Le grand chelem pour Minuh et Rombo

Minuh de Yaoundé en messieurs et Rombo d’Abidjan chez les dames sont les vainqueurs de la 18ème Coupe d’Afrique des vainqueurs de coupe (CAVC) de hand-ball. Ils succèdent respectivement au Club africain de Tunis et à l’Africa sports d’Abidjan.

Organisée du 15 au 24 août dernier au gymnase du lycée scientifique de Yamoussoukro, la 18ème édition de la CAVC dames et hommes a rendu son verdict ce week-end. Chez les dames, le Rombo sports de Kpouèbo, vainqueur du RAC (26-17), et Minuh de Yaoundé qui a dominé Pélican de Cotonou (22-16) montent sur la plus haute marche du podium.

La formule adoptée lors de cette 18ème CAVC était celle du championnat en aller simple. Autrement dit toutes les équipes doivent se rencontrer.

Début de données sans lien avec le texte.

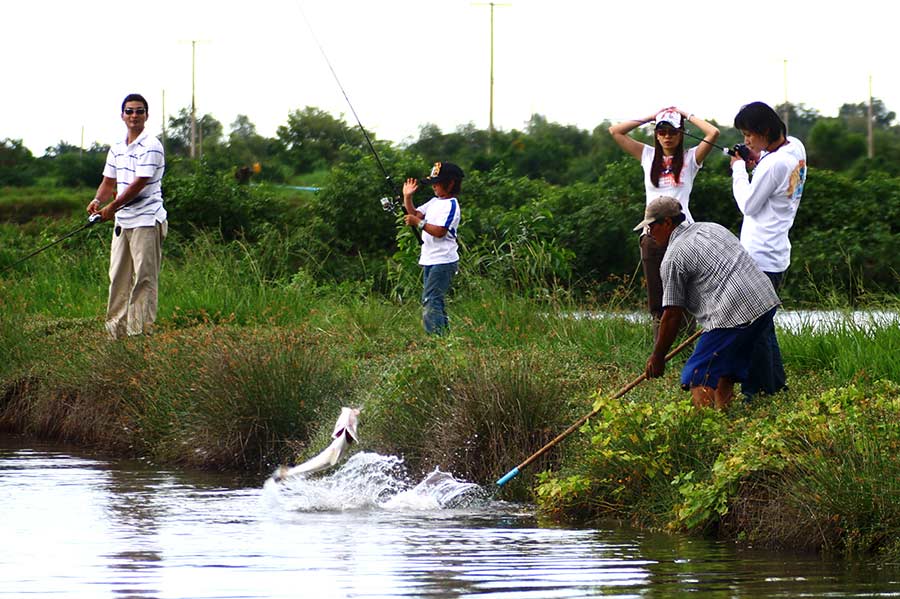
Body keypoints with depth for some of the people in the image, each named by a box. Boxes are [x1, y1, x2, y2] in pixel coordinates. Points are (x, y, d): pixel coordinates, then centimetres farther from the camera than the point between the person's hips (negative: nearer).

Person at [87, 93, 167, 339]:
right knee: (118, 277, 9)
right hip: (121, 221, 8)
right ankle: (116, 330, 14)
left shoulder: (151, 147, -10)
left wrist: (113, 206, -16)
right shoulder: (117, 148, 14)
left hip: (147, 220, -8)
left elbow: (139, 184, -16)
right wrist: (98, 200, -4)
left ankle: (141, 331, -7)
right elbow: (109, 181, 17)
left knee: (144, 278, -7)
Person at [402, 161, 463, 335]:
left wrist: (419, 223, -23)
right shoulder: (434, 202, 15)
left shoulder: (451, 205, -13)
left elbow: (440, 231, -22)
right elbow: (414, 213, 18)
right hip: (429, 260, 10)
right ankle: (444, 333, 18)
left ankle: (436, 335, -20)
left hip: (443, 261, -10)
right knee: (436, 301, 13)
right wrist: (407, 197, 5)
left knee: (430, 300, -17)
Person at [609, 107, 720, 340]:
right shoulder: (648, 156, 14)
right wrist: (650, 118, 12)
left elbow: (713, 133, -9)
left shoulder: (690, 158, 6)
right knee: (657, 304, 3)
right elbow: (615, 131, 13)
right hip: (652, 234, 3)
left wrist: (687, 116, 3)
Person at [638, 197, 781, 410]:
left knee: (698, 379, -7)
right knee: (726, 371, 22)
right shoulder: (711, 228, 21)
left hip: (733, 316, -9)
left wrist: (657, 358, 8)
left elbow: (672, 315, -2)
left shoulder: (673, 259, -2)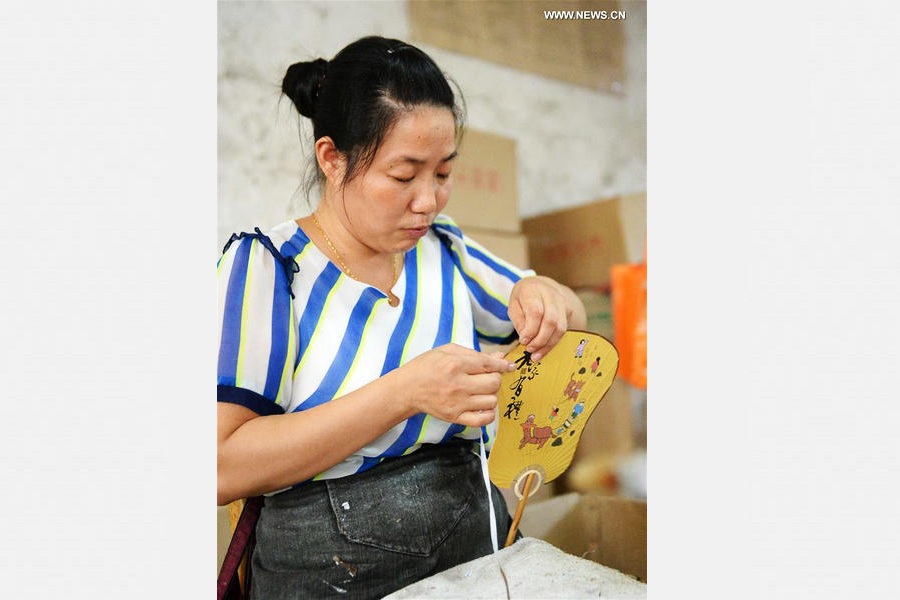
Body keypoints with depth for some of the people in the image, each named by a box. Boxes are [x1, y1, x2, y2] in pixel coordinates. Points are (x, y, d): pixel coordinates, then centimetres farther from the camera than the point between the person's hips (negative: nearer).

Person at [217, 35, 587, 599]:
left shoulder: (444, 249, 7)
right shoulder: (266, 266, -9)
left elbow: (572, 315, 20)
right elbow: (225, 469, -17)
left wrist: (544, 297, -4)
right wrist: (403, 392, -24)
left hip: (478, 542, 1)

Rombo pour succéder à Africa Sports

Parcours parfait pour le Rombo d’Abidjan qui réalise le grand chelem. En cinq matches, il a enregistré autant de victoires. Lors du dernier match considéré comme la finale, les Ivoiriennes ont largement dominé le Real athletic club (RAC) sur le score sans appel de 26 buts à 17. Les équipières de Yapi Chadon ont fait voler en éclats la défense haute du RAC. La seconde place du tournoi est revenue à l’Inter du Congo, grâce à un goal average (différence des buts) meilleur que celui du RAC et de la CNPS de Yaoundé (Cameroun). Africa sports, le tenant du titre termine à l’avant-dernière position avec deux points, juste devant la lanterne rouge, l’Université nationale du Bénin, zéro point, 5 matches, 5 défaites.

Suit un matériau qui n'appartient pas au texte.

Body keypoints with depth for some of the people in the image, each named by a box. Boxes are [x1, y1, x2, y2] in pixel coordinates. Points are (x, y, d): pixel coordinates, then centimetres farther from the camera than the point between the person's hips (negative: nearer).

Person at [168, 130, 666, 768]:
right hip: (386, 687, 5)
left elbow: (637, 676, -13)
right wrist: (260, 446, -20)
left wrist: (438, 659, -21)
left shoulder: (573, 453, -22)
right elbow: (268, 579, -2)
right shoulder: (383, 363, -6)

Minuh de Yaoundé dominateur

Chez les hommes, en l’absence du champion 2001, le Club africain de Tunis, c’est Minuh de Yaoundé qui a dominé la compétition. Se payant le luxe de faire un grand chelem : 4 victoires en 4 rencontres. Son concurrent le plus sérieux, Pélican de Cotonou n’a pas pesé bien lourd lors de leur confrontation. Dominateurs dans tous les compartiments de jeu, les Camerounais ont assez facilement remporté le match 22 buts contre 16. Le trio de tête est constitué de Minuh de Yaoundé, Pélican de Cotonou et la SOA d’Abidjan. Comme chez les dames, c’est encore une formation béninoise, Flowers de Cotonou, qui ferme la marche.